Os responsáveis explicaram o funcionamento da Caravana e como se dá o processo para realização das cirurgias. Explicaram ainda o motivo de não haver regulação, exigência do Sistema Único de Saúde (SUS), um dos questionamentos do MP. “Não usamos esse sistema, mas os pacientes são controlados”, disse Arlindo.

Domingos Sávio negou as suspeitas de “cirurgias fantasmas”. Ele disse que existem depoimentos de pessoas que alegam não terem feito cirurgia, mas cujos nomes constam na lista de atendidos pela caravana. Segundo Domingos, no entanto, o governo pagou pelos procedimentos realizados antes da cirurgia, como exames e consultas. “O paciente fez todo processo, mas não fez a cirurgia, por impedimento ou porque desistiu”.

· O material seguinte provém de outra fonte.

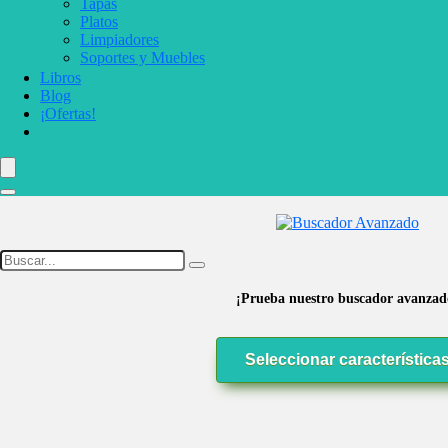
Tapas
Platos
Limpiadores
Soportes y Muebles
Libros
Blog
¡Ofertas!
¡Prueba nuestro buscador avanzad
Seleccionar característica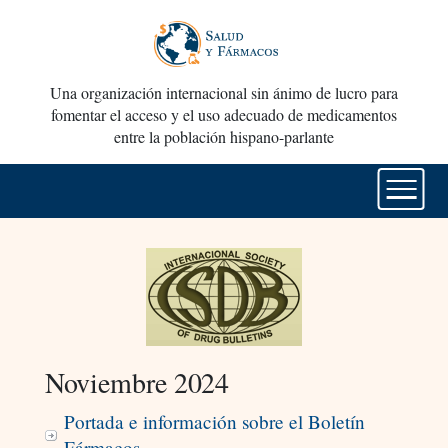
Una organización internacional sin ánimo de lucro para
fomentar el acceso y el uso adecuado de medicamentos
entre la población hispano-parlante
Noviembre 2024
Portada e información sobre el Boletín
Fármacos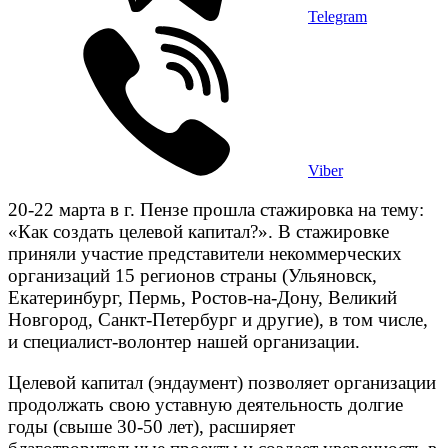
Telegram
Viber
20-22 марта в г. Пензе прошла стажировка на тему:
«Как создать целевой капитал?». В стажировке
приняли участие представители некоммерческих
организаций 15 регионов страны (Ульяновск,
Екатеринбург, Пермь, Ростов-на-Дону, Великий
Новгород, Санкт-Петербург и другие), в том числе,
и специалист-волонтер нашей организации.
Целевой капитал (эндаумент) позволяет организации
продолжать свою уставную деятельность долгие
годы (свыше 30-50 лет), расширяет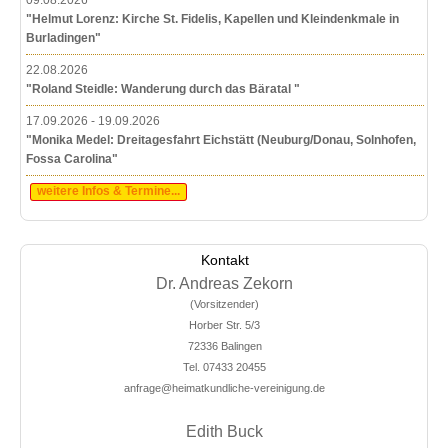
"Helmut Lorenz: Kirche St. Fidelis, Kapellen und Kleindenkmale in
Burladingen"
22.08.2026
"Roland Steidle: Wanderung durch das Bäratal "
17.09.2026 - 19.09.2026
"Monika Medel: Dreitagesfahrt Eichstätt (Neuburg/Donau, Solnhofen,
Fossa Carolina"
weitere Infos & Termine...
Kontakt
Dr. Andreas Zekorn
(Vorsitzender)
Horber Str. 5/3
72336 Balingen
Tel. 07433 20455
anfrage@heimatkundliche-vereinigung.de
Edith Buck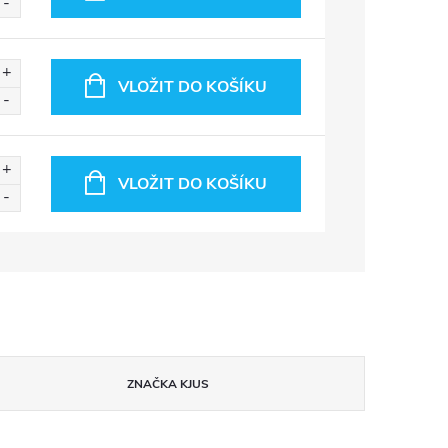
VLOŽIT DO KOŠÍKU
VLOŽIT DO KOŠÍKU
ZNAČKA
KJUS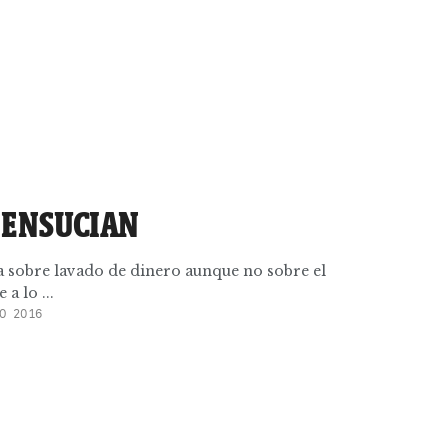
 ENSUCIAN
a sobre lavado de dinero aunque no sobre el
a lo ...
O 2016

A coletiva à imprensa conta ainda com a presença do assessor da Saúde Wagner Simplício, do secretário de Comunicação, Marcy Monteiro, de uma técnica da pasta de Assuntos Estratégicos e da advogada da empresa 20/20 Serviços Médicos S/S.

Operação Catarata

Alvo da Operação Catarata, deflagrada na segunda-feira (3) pelo Grupo de Atuação Contra o Crime Organizado (Gaeco), a Caravana está sob investigação do Ministério Público Estadual (MPE). Segundo o promotor Mauro Zaque, coordenador do Núcleo de Defesa do Patrimônio Público, há suspeita de que o governo pagou à empresa 20/20 Serviços Médicos S/S por cirurgias não realizadas.